7. Regarding your aside on the topic of drugs, and scheduling precursors, current DEA statistics seem to show that this is not effective by itself, merely moving production to other precursors, or moving it entirely to countries with less stringent or more easily corruptible controls.
Any effort to reduce the supply of a substance to market without reducing the demand merely increases the price. Being as the major social arguments for prohibition are their role in street crime as addicts steal to afford their next fix; their role in large scale organized crime and international corruption due to the massive profits involved; and health issues, many of which arise from impurities, it may be the case that there is no need to prevent personal fabricators from undermining laws, as the main victims will be organized crime and so-called 'narco states'.
Admittedly, there are serious problems that can directly arise from some substance use, however the ability to synthesize on the personal scale would also go towards managing this, as it would be just as easy to (for example) synthesize a drug such as troparil, a cocaine analog with increased half life and reduced cardiotoxicity, as it would be to manufacture cocaine itself.
Drug users are already using drugs.
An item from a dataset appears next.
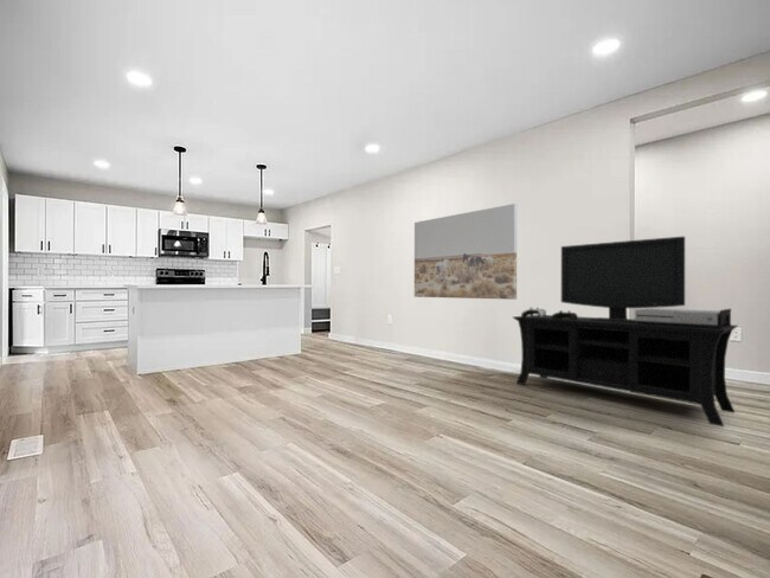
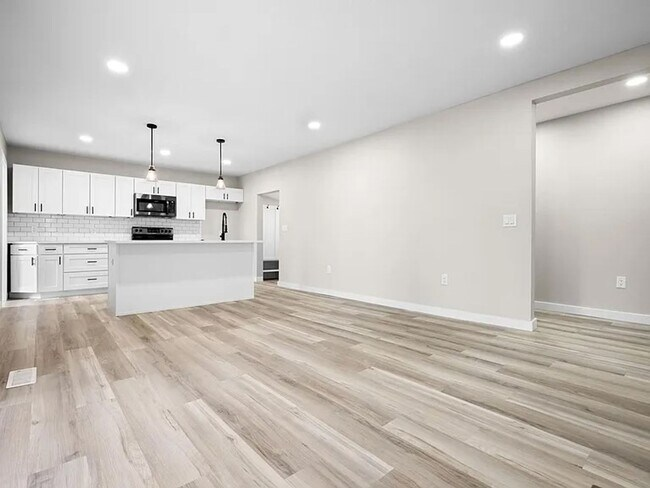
- media console [512,236,739,428]
- wall art [413,203,518,301]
Non-users are still managing to abstain despite wide availability. Other than the elimination of an estimated $300bn of black market trade worldwide and some$44bn in law enforcement costs for the US alone, what major changes are you anticipating from microscale drug manufacture by the end user?

8. I think we were playing Devil's advocate : inventing a fictitious regulatory scenario in which nanotechnology makes it impossible to control drug production.